Caution

Buildbot no longer supports Python 2.7 on the Buildbot master.

Caution

This page documents the latest, unreleased version of Buildbot. For documentation for released versions, see http://docs.buildbot.net/current/.

2.1. Introduction

Buildbot is a framework to automate the compile and test cycle that is used to validate code changes in most software projects.

Features:

  • run builds on a variety of worker platforms

  • arbitrary build process: handles projects using C, Python, whatever

  • minimal host requirements: Python and Twisted

  • workers can be behind a firewall if they can still do checkout

  • status delivery through web page, email, IRC, other protocols

  • flexible configuration by subclassing generic build process classes

  • debug tools to force a new build, submit fake Changes, query worker status

  • released under the GPL

2.1.1. System Architecture

Buildbot consists of a single buildmaster and one or more workers that connect to the master. The buildmaster makes all decisions about what, when, and how to build. The workers only connect to master and execute whatever commands they are instructed to execute.

The usual flow of information is as follows:

  • the buildmaster fetches new code changes from version control systems

  • the buildmaster decides what builds (if any) to start

  • the builds are performed by executing commands on the workers (e.g. git clone, make, make check).

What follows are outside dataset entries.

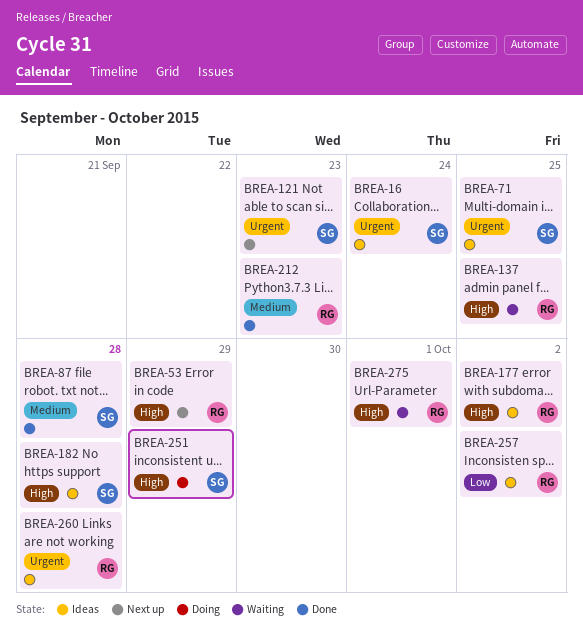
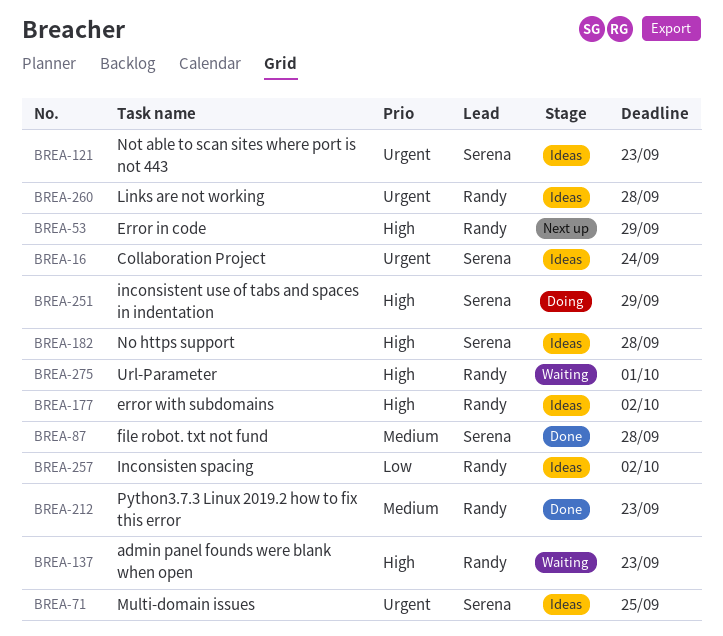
BREA-121, status: Next up -> Ideas
BREA-137, due: Sep 25 -> Sep 23

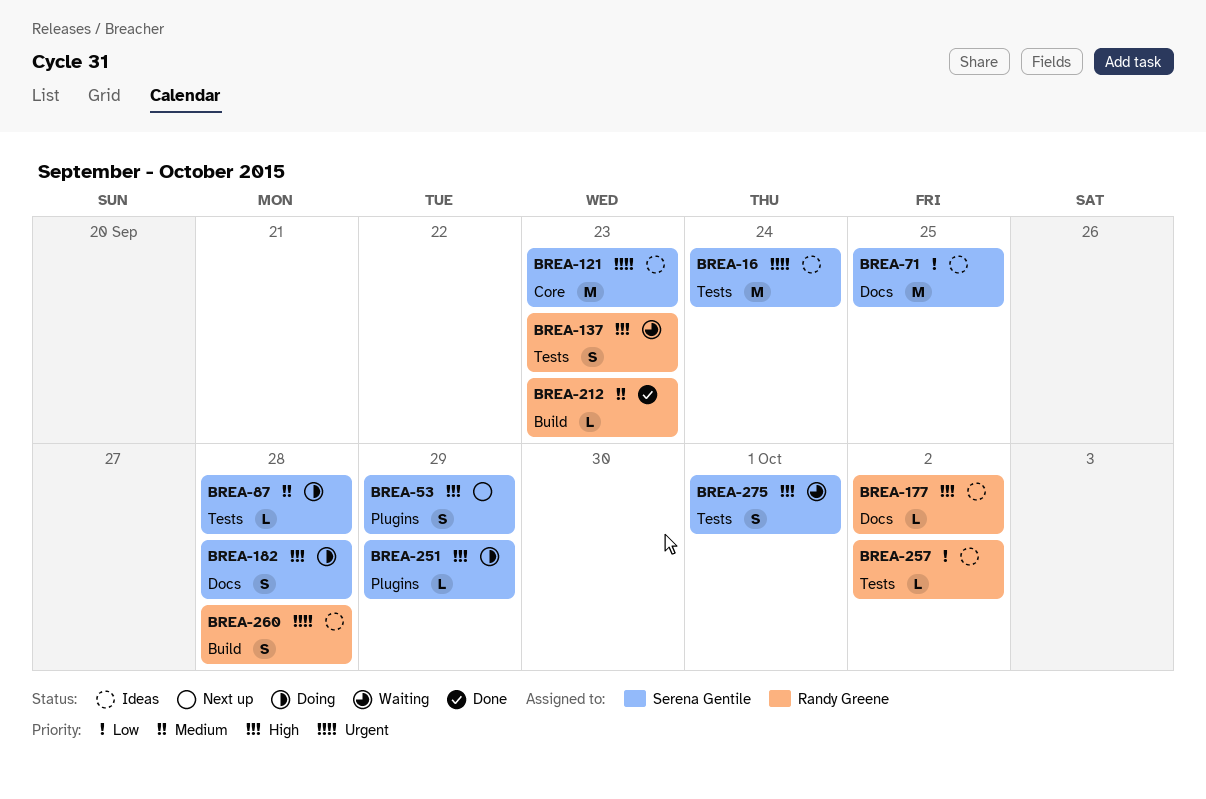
BREA-53, owner: Randy Greene -> Serena Gentile
BREA-71, priority: Urgent -> Low
BREA-87, status: Done -> Doing
BREA-182, status: Ideas -> Doing
BREA-275, owner: Randy Greene -> Serena Gentile

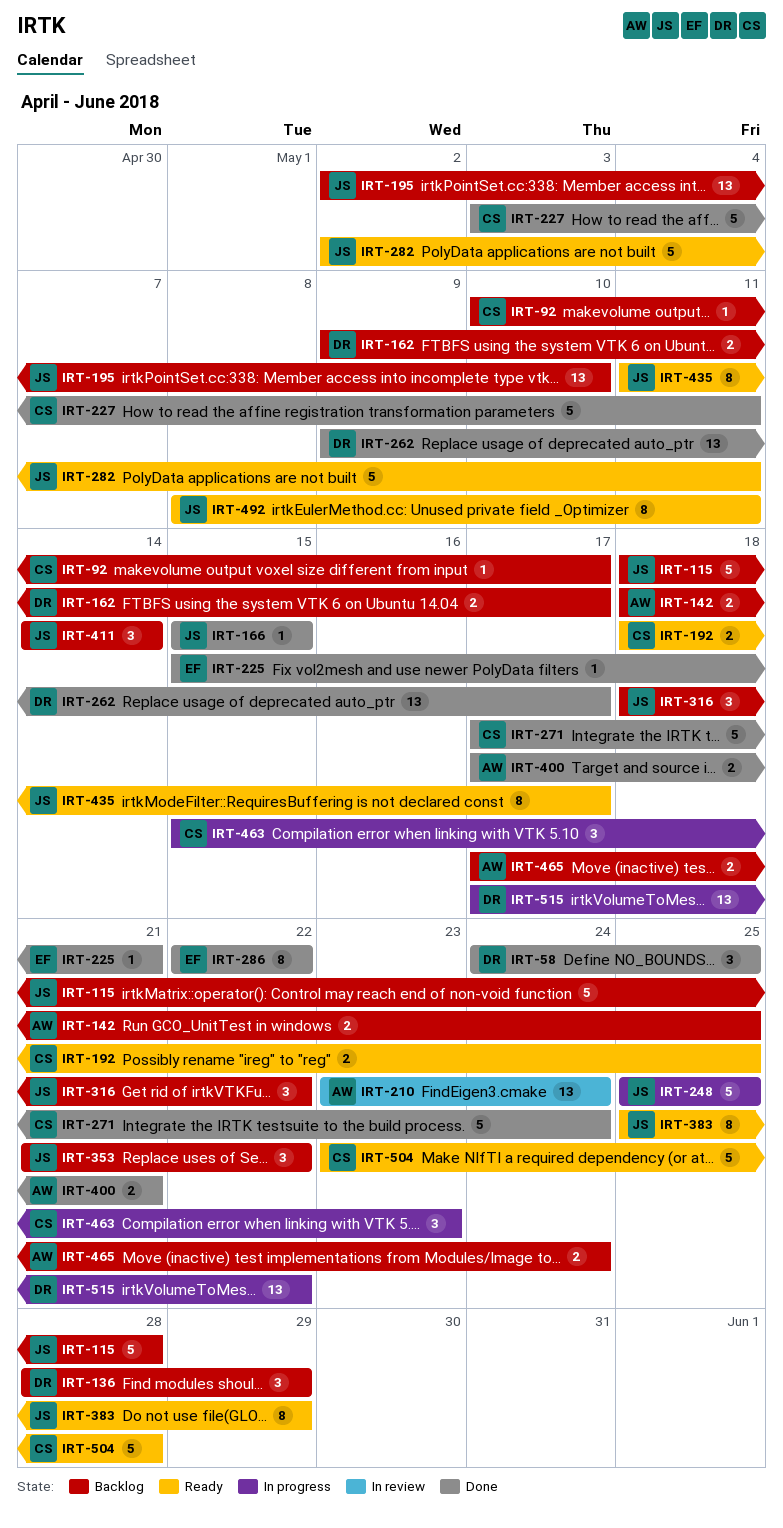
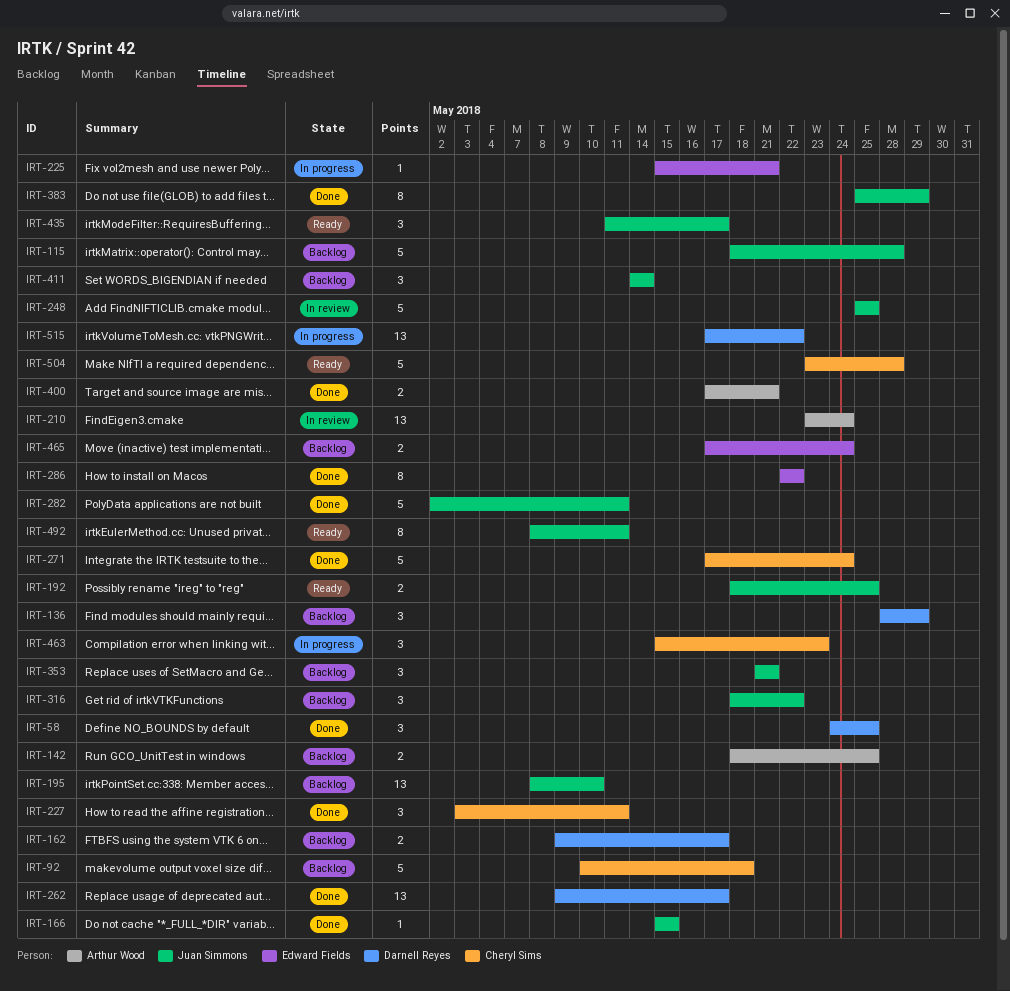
IRT-92, estimate: 1 -> 5
IRT-92, due: May 17 -> May 18
IRT-192, owner: Cheryl Sims -> Juan Simmons
IRT-195, start: May 2 -> May 8
IRT-225, status: Done -> In progress
IRT-227, estimate: 5 -> 3
IRT-248, status: In progress -> In review
IRT-282, status: Ready -> Done
IRT-353, due: May 22 -> May 21
IRT-383, status: Ready -> Done
IRT-435, estimate: 8 -> 3
IRT-465, owner: Arthur Wood -> Edward Fields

  • the workers send back the results of the commands back to the buildmaster

  • buildmaster interprets the results of the commands and marks the builds as successful or failing

  • buildmaster sends success or failure reports to external services to e.g. inform the developers.

Overview Diagram

2.1.1.1. Worker Connections

The workers connect to the buildmaster over a TCP connection to a publicly-visible port. This allows workers to live behind a NAT or similar firewalls as long as they can get to buildmaster. After the connection is established, the connection is bidirectional: commands flow from the buildmaster to the worker and results flow from the worker to the buildmaster.

The buildmaster does not provide the workers with the source code itself, only with commands necessary to perform the source code checkout. As a result, the workers need to be able to reach the source code repositories that they are supposed to build.

Worker Connections

2.1.1.2. Buildmaster Architecture

The following is rough overview of the data flow within the buildmaster.

Buildmaster Architecture

The following provides a short overview of the core components of Buildbot master. For a more detailed description see the Concepts page.

The core components of Buildbot master are as follows:

Builders

A builder is a user-configurable description of how to perform a build. It defines what steps a new build will have, what workers it may run on and a couple of other properties. A builder takes a build request which specifies the intention to create a build for specific versions of code and produces a build which is a concrete description of a build including a list of steps to perform, the worker this needs to be performed on and so on.

Schedulers:

A scheduler is a user-configurable component that decides when to start a build. The decision could be based on time, on new code being committed or on similar events.

Change Sources:

Change sources are user-configurable components that interact with external version control systems and retrieve new code. Internally new code is represented as Changes which roughly correspond to single commit or changeset. The design of Buildbot requires the workers to have their own copies of the source code, thus change sources is an optional component as long as there are no schedulers that create new builds based on new code commit events.

Reporters

Reporters are user-configurable components that send information about started or completed builds to external sources. Buildbot provides its own web application to observe this data, so reporters are optional. However they can be used to provide up to date build status on platforms such as GitHub or sending emails.